Iris musterte die Frau prüfend, die mit einem Mal wirkte, als würde die schwere Last, die sie zu tragen glaubte, noch ein wenig schwerer.

»Das Leben Ihrer Tante ist gut. Sie ist glücklich mit ihren Wiener Liedern und der Frau Vaclavik. So ist eben ihr Leben jetzt. Wenn Sie ein Teil davon sein wollen, können Sie nicht immer weglaufen.«

»Aber die Tante hat ja komplett dichtgemacht, schon wieder.«

Iris nickte.

»Ja, aber das wird schon. Setzen Sie sich hin. Sie freut sich, wenn Sie hier sind.«

»Na ich weiß nicht. Ich seh das anders als Sie.« Unschlüssig blieb die Nichte bei der Tür stehen.

»Frau Novak. Ihre Nichte möchte gerne ein bisschen bleiben. Ich mach uns nachher einen Kaffee«, wandte sich Iris an die alte Frau.

Unschlüssig, wie sie sich nun verhalten sollte, verharrte die Nichte mitten im Raum.

Iris richtete inzwischen Teller und Schüssel her.

»Heute gibt es Schnitzel frisch vom Schöberl.« Lächelnd nahm sie das panierte Fleisch und die Box mit Erdäpfelsalat aus dem fettigen Sackerl heraus.

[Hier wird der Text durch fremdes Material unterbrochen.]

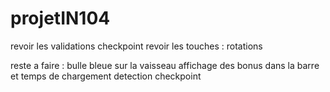 # projetIN104


revoir les validations checkpoint
revoir les touches : rotations

reste a faire :
bulle bleue sur la vaisseau
affichage des bonus dans la barre
et temps de chargement
detection checkpoint
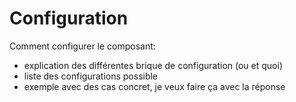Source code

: # Configuration

Comment configurer le composant:

- explication des différentes brique de configuration (ou et quoi)
- liste des configurations possible
- exemple avec des cas concret, je veux faire ça avec la réponse
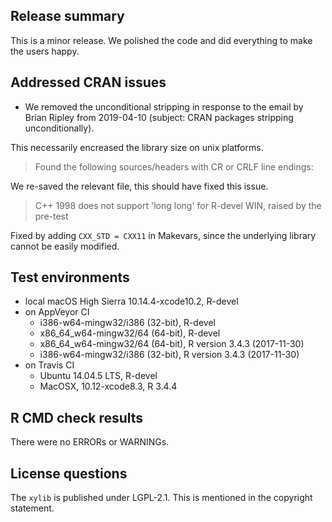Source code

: ## Release summary

This is a minor release. We polished the code 
and did everything to make the users happy.

## Addressed CRAN issues

* We removed the unconditional stripping in response to the email by 
Brian Ripley from 2019-04-10 (subject: CRAN packages stripping unconditionally).

This necessarily encreased the library size on unix platforms.

> Found the following sources/headers with CR or CRLF line endings:

We re-saved the relevant file, this should have fixed this issue.

> C++ 1998 does not support 'long long' for R-devel WIN, raised by the pre-test

Fixed by adding `CXX_STD = CXX11` in Makevars, since the underlying 
library cannot be easily modified. 

## Test environments
* local macOS High Sierra 10.14.4-xcode10.2, R-devel
* on AppVeyor CI
    * i386-w64-mingw32/i386 (32-bit), R-devel
    * x86_64_w64-mingw32/64 (64-bit), R-devel
    * x86_64_w64-mingw32/64 (64-bit), R version 3.4.3 (2017-11-30)
    * i386-w64-mingw32/i386 (32-bit), R version 3.4.3 (2017-11-30)
* on Travis CI
  * Ubuntu 14.04.5 LTS, R-devel
  * MacOSX, 10.12-xcode8.3, R 3.4.4

## R CMD check results
There were no ERRORs or WARNINGs.

## License questions

The `xylib` is published under LGPL-2.1. This is mentioned in the copyright statement.
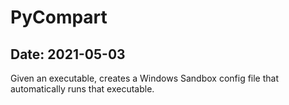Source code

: # PyCompart

## Date: 2021-05-03

Given an executable, creates a Windows Sandbox config file that automatically runs that executable.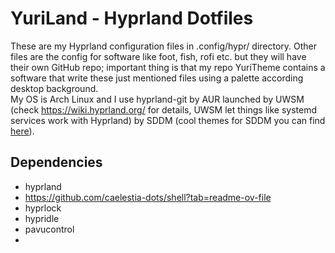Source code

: # YuriLand - Hyprland Dotfiles
These are my Hyprland configuration files in .config/hypr/ directory. Other files are the config for software like foot, fish, rofi etc. but they will have their own GitHub repo; important thing is that my repo YuriTheme contains a software that write these just mentioned files using a palette according desktop background.  
My OS is Arch Linux and I use hyprland-git by AUR launched by UWSM (check https://wiki.hyprland.org/ for details, UWSM let things like systemd services work with Hyprland) by SDDM (cool themes for SDDM you can find [here](https://github.com/hiki-uwu/sddm-theme/tree/master)).

## Dependencies
- hyprland
- https://github.com/caelestia-dots/shell?tab=readme-ov-file
- hyprlock
- hypridle
- pavucontrol
- 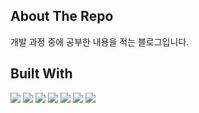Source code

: ## About The Repo
개발 과정 중에 공부한 내용을 적는 블로그입니다.

## Built With
<img src="https://img.shields.io/badge/vercel-000000?style=for-the-badge&logo=vercel&logoColor=white"> <img src="https://img.shields.io/badge/nextjs-000000?style=for-the-badge&logo=Next.js&logoColor=white"> <img src="https://img.shields.io/badge/Typescript-3178C6?style=for-the-badge&logo=Typescript&logoColor=white"> <img src="https://img.shields.io/badge/gatsby-663399?style=for-the-badge&logo=gatsby&logoColor=white"> <img src="https://img.shields.io/badge/sanity-F03E2F?style=for-the-badge&logo=sanity&logoColor=white"> <img src="https://img.shields.io/badge/firebase-FFCA28?style=for-the-badge&logo=firebase&logoColor=white"> <img src="https://img.shields.io/badge/styled_component-DB7093?style=for-the-badge&logo=styledcomponents&logoColor=white">
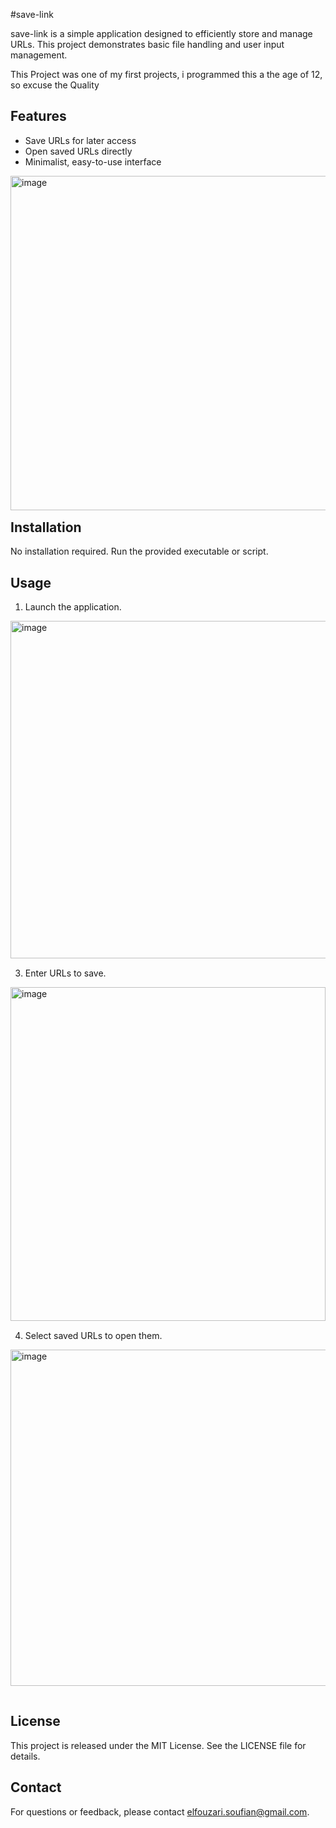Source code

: #save-link

save-link is a simple application designed to efficiently store and manage URLs. This project demonstrates basic file handling and user input management.

This Project was one of my first projects, i programmed this a the age of 12, so excuse the Quality

## Features

- Save URLs for later access  
- Open saved URLs directly  
- Minimalist, easy-to-use interface

<img src="https://github.com/user-attachments/assets/9ee76492-7ef4-4b66-916d-30f1df51a13b" alt="image" width="507" height="535" style="float:left; margin-right:15px; margin-bottom:15px;" />

## Installation

No installation required. Run the provided executable or script.

## Usage

1. Launch the application.  
<img src="https://github.com/user-attachments/assets/f98b7e32-72a7-41de-a0de-d3e99dc7217b" alt="image" width="507" height="540" style="float:left; margin-right:15px; margin-bottom:15px;" />

3. Enter URLs to save.  
<img src="https://github.com/user-attachments/assets/c01b03ef-54ee-4543-a9d7-4f98c93e989d" alt="image" width="504" height="534" style="float:left; margin-right:15px; margin-bottom:15px;" />

4. Select saved URLs to open them.  
<img src="https://github.com/user-attachments/assets/5e2546d0-3b45-46db-beb4-bd7a7f30f71a" alt="image" width="507" height="538" style="float:left; margin-right:15px; margin-bottom:15px;" />

<br clear="both" />

## License

This project is released under the MIT License. See the LICENSE file for details.

## Contact

For questions or feedback, please contact elfouzari.soufian@gmail.com.
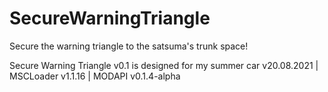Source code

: # SecureWarningTriangle
Secure the warning triangle to the satsuma's trunk space!

Secure Warning Triangle v0.1 is designed for my summer car v20.08.2021 | MSCLoader v1.1.16 | MODAPI v0.1.4-alpha

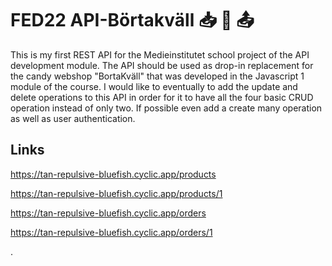 # FED22 API-Börtakväll :inbox_tray:	 :candy:	:outbox_tray:
This is my first REST API for the Medieinstitutet school project of the API development module. The API should be used as drop-in replacement for the candy webshop "BortaKväll" that was developed in the Javascript 1 module of the course. 
I would like to eventually to add the update and delete operations to this API in order for it to have all the four basic CRUD operation instead of only two. If possible even add a create many operation as well as user authentication.  

## Links

https://tan-repulsive-bluefish.cyclic.app/products

https://tan-repulsive-bluefish.cyclic.app/products/1

https://tan-repulsive-bluefish.cyclic.app/orders

https://tan-repulsive-bluefish.cyclic.app/orders/1

.
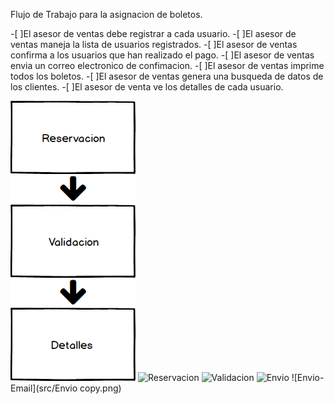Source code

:Flujo de Trabajo para la asignacion de boletos.

-[ ]El asesor de ventas debe registrar a cada usuario.
-[ ]El asesor de ventas maneja la lista de usuarios registrados.
-[ ]El asesor de ventas confirma a los usuarios que han realizado el pago.
-[ ]El asesor de ventas envia un correo electronico de confimacion.
-[ ]El asesor de ventas imprime todos los boletos.
-[ ]El asesor de ventas genera una busqueda de datos de los clientes.
-[ ]El asesor de venta ve los detalles de cada usuario.



![Mapa-del-sitio](mockup/Map-site.png)
![Reservacion](src/Reservacion.png)
![Validacion](src/validacion.png)
![Envio](src/Envio.png)
![Envio-Email](src/Envio copy.png)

»Und den Salat hat Frau Schöberl selbst gemacht, soll ich ausrichten.«

»Kein g’scheites Schnitzel habens im Heim, sagt die Vaclavik, und der Erdäpfelsalat ist so fad. Ganz anders als beim Schöberl«, erklang die Stimme der alten Frau wieder.

Iris drehte sich zu der Dame um, deren Augen munter funkelten.

»Ja, stimmt. Kein g’scheites Schnitzel am Sonnenhof.«

Frau Maria seufzte schwer. Ihr Unbehagen machte sich erneut bemerkbar.

»Schon wieder die Frau Vaclavik.« Sie wollte noch etwas hinzufügen, doch besann sich eines Besseren. Zögerlich nahm sie auf den zweiten Sessel platz.

»Ja. Mizi, so ists mit diesen Heimen. Nix g’scheits zum Essen kriegst dort«, fuhr die alte Dame fort. »Eine Katastrophe, sag ich dir. Und dieser komische Vogel Hoffmann, oder wie der heißt, der kommt mir nicht ins Haus, sag ich nur. Weil die Vaclavik sagt immer, der ist ein Dodel mit all seinen Vorschriften.«

Iris lachte leise, ehe sie das Radio wieder lauter drehte.